** Text shown **

# Rabun



## rabunridgerunner (Aug 29, 2016)

Seems to be good acorns in much of the county especially high. But I have found a few spots at lower elevation with relatively few (including one of my go to spots). Cameras have been running for a couple months and while I have the fewest deer pictures in years, I have by far the most bear pictures I have ever had.


----------



## goshenmountainman (Sep 18, 2016)

Same with me, have 3 times more bear than deer. And plenty of acorns, hardly any deer sign and plenty of bear and I haven't seen a deer but have seen plenty of bear. My buddy shot a really big buck yesterday, we couldn't find it. There was no deer sign there but plenty of bear sign and the deer was still in full velvet.


----------



## GTHunter (Sep 18, 2016)

Man I wish I could find one of these bears that yall have on camera. I've been up on old Lake Burton the last two weekends hunting hard for a bear (or deer or hog), but I have not seen anything bigger than a squirrel. There are an unreal number of acorns up there and the full moon isn't helping. I have found plenty of piles of scat and a dozen or so climbed and broken trees, but none of them look less than a week old. It is tough hunting so far.


----------



## goshenmountainman (Sep 18, 2016)

I have four pics of bears and one doe on Bramlett Ridge on Lake Burton WMA. Have at it!!


----------



## rabunridgerunner (Sep 19, 2016)

Still seeing the same pattern lots of acorns high. Had a close encounter with a bear at about 3200 feet last evening. Hunting this morning in the lower elevations and again seeing few acorns.


----------



## goshenmountainman (Sep 20, 2016)

** Tasks to complete **
(a) Repeat the part of the Rabun hunting thread above starting at "## GTHunter (Sep" and ending at "Have at it!!".
(b) Sum up the Rabun hunting thread above in two sentences.
(c) Pick up the Rabun hunting thread above at its last line and carry it forward.

** Extracted records **

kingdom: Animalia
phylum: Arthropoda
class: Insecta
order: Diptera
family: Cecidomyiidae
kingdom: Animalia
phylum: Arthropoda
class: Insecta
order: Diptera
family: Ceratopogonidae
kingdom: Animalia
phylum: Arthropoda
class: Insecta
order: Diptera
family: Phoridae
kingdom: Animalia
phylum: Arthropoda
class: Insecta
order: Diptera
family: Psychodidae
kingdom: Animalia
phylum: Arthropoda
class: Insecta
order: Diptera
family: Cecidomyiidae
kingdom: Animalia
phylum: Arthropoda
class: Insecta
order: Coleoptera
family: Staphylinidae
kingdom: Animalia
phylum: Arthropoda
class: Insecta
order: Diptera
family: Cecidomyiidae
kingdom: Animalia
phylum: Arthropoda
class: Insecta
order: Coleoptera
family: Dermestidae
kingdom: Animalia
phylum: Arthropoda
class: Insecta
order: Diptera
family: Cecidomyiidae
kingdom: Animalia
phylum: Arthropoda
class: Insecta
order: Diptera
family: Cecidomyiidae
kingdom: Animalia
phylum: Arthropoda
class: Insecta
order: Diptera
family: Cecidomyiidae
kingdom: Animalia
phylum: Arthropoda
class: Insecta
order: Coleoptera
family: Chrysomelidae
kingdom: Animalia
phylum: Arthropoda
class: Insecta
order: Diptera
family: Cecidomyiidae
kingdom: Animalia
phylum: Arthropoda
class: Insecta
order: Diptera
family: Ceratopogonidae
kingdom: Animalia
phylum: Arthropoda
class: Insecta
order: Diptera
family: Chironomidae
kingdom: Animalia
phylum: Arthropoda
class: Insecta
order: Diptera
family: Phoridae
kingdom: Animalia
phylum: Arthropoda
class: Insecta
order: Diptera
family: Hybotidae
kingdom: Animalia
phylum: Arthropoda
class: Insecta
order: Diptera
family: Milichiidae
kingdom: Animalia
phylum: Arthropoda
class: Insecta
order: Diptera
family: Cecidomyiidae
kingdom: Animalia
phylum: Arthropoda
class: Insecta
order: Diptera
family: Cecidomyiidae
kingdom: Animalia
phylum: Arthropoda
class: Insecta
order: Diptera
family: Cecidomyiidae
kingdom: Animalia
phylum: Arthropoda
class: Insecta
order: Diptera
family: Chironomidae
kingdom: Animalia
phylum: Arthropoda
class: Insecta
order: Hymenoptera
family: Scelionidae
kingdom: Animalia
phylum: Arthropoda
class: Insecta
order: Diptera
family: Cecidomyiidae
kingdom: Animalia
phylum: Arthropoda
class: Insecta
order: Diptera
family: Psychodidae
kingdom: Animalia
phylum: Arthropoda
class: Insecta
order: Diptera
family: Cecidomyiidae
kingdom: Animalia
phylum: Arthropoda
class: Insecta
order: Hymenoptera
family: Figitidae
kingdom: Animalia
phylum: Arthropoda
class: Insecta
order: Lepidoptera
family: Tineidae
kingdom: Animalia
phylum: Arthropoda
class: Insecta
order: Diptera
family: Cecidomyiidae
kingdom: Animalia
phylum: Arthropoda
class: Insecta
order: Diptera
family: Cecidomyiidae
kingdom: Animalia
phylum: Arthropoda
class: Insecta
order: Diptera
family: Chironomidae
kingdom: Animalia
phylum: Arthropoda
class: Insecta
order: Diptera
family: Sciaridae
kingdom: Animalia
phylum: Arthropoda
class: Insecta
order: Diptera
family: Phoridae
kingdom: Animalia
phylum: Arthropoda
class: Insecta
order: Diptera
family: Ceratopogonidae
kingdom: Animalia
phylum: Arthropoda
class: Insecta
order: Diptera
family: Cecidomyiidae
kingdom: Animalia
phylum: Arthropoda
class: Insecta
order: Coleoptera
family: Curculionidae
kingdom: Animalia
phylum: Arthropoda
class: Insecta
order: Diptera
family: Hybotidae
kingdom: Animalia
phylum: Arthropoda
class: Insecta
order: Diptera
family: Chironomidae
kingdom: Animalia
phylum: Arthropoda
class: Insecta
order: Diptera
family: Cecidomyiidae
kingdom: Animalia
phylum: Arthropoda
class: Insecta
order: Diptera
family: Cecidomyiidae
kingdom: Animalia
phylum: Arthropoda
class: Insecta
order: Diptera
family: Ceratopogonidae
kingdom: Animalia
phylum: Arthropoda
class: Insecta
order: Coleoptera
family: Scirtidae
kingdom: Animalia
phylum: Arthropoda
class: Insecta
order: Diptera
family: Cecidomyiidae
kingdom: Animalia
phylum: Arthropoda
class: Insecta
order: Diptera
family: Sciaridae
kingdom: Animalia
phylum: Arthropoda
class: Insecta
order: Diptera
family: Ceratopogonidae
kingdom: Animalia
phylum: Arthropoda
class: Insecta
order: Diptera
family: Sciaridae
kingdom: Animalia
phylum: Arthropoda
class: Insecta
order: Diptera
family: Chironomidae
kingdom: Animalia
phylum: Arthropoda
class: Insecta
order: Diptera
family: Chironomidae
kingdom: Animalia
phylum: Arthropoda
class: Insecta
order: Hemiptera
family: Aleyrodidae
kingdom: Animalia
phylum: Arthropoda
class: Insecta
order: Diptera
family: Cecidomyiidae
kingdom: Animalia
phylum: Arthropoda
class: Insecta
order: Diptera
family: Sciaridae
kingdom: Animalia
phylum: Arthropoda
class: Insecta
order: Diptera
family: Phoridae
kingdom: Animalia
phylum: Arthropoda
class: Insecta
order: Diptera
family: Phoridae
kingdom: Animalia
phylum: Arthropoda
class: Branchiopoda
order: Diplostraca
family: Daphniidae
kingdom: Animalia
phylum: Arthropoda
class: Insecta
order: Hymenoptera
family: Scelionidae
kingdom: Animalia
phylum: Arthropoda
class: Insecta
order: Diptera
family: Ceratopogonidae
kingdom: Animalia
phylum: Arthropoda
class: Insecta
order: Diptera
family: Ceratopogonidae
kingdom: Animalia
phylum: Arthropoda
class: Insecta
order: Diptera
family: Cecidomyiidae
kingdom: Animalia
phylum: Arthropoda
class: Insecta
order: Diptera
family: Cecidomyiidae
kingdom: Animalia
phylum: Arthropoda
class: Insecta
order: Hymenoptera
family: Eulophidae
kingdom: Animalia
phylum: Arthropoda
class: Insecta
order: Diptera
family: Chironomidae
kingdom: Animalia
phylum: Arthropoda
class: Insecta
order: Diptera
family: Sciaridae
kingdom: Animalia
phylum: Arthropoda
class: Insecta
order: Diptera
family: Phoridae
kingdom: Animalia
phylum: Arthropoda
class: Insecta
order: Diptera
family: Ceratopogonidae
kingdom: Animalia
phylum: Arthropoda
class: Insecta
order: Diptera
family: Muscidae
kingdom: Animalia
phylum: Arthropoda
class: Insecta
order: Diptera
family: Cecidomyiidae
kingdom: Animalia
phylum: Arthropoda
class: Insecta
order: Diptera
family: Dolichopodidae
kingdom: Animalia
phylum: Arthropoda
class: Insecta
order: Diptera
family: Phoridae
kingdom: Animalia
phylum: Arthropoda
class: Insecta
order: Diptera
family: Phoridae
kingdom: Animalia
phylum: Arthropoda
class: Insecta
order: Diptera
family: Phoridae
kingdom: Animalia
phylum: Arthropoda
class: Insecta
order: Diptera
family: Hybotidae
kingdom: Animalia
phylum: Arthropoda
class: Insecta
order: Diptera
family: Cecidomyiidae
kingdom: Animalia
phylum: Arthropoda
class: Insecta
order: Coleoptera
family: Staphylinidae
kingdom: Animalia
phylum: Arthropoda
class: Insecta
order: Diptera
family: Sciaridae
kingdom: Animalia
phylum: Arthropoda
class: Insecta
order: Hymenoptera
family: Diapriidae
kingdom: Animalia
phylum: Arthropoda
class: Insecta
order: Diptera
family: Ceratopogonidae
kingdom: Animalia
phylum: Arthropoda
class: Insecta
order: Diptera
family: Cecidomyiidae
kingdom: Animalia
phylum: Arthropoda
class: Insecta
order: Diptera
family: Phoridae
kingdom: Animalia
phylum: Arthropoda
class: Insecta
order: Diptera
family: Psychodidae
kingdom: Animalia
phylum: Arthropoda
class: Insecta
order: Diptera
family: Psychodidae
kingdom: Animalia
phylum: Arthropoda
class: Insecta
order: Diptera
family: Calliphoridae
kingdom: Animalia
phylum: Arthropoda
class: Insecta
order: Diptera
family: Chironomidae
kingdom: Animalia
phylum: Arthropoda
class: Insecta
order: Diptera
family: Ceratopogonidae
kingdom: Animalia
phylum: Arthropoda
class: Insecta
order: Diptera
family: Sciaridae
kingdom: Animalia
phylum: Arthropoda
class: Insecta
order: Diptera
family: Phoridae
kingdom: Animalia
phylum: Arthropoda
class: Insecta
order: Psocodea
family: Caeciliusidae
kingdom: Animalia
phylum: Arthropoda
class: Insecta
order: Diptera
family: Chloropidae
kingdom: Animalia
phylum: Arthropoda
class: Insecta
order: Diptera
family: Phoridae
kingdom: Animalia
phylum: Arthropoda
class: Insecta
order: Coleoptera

** Answers to the exercises **
(a)
## GTHunter (Sep 18, 2016)

Man I wish I could find one of these bears that yall have on camera. I've been up on old Lake Burton the last two weekends hunting hard for a bear (or deer or hog), but I have not seen anything bigger than a squirrel. There are an unreal number of acorns up there and the full moon isn't helping. I have found plenty of piles of scat and a dozen or so climbed and broken trees, but none of them look less than a week old. It is tough hunting so far.


----------



## goshenmountainman (Sep 18, 2016)

I have four pics of bears and one doe on Bramlett Ridge on Lake Burton WMA. Have at it!!

(b) Hunters in Rabun report plenty of acorns across much of the county, especially up high, but relatively few at some lower spots. Their cameras show far more bears than deer, though one hunter at Lake Burton has seen nothing bigger than a squirrel.

(c)
Finally found some deer sign at about 3000 ft. No rubs , just tracks and droppings. Sat there yesterday evening and two nice eights came in at 7 o'clock, connected on a nice eight. Didn't get home till 12 o'clock, gotta love hunting these hills up here.


----------



## rabunridgerunner (Sep 20, 2016)

Nice work, they were traveling together? Pictute? I gave a bear a haircut day before yesterday but have not seen a buck since archery opened.


QUOTE=goshenmountainman;10365219]Finally found some deer sign at about 3000 ft. No rubs , just tracks and droppings. Sat there yesterday evening and two nice eights came in at 7 o'clock, connected on a nice eight. Didn't get home till 12 o'clock, gotta love hunting these hills up here.[/QUOTE]


----------



## rabunridgerunner (Oct 9, 2016)

The wind the last couple days brought down a ton of acorns.


----------



## rabunridgerunner (Nov 7, 2016)

Saw my first rub yesterday and with this cool weather have seen more deer on their feet during the day.


----------



## RaiderRunning (Nov 22, 2016)

*Smoke?*

Hey,

I am hunting near the dam on Lake Rabun from 12/2 to 12/4.  How bad is the smoke from the fires? Has it changed the hunting any?


----------



## jonesey (Nov 22, 2016)

You will be fine Raider ..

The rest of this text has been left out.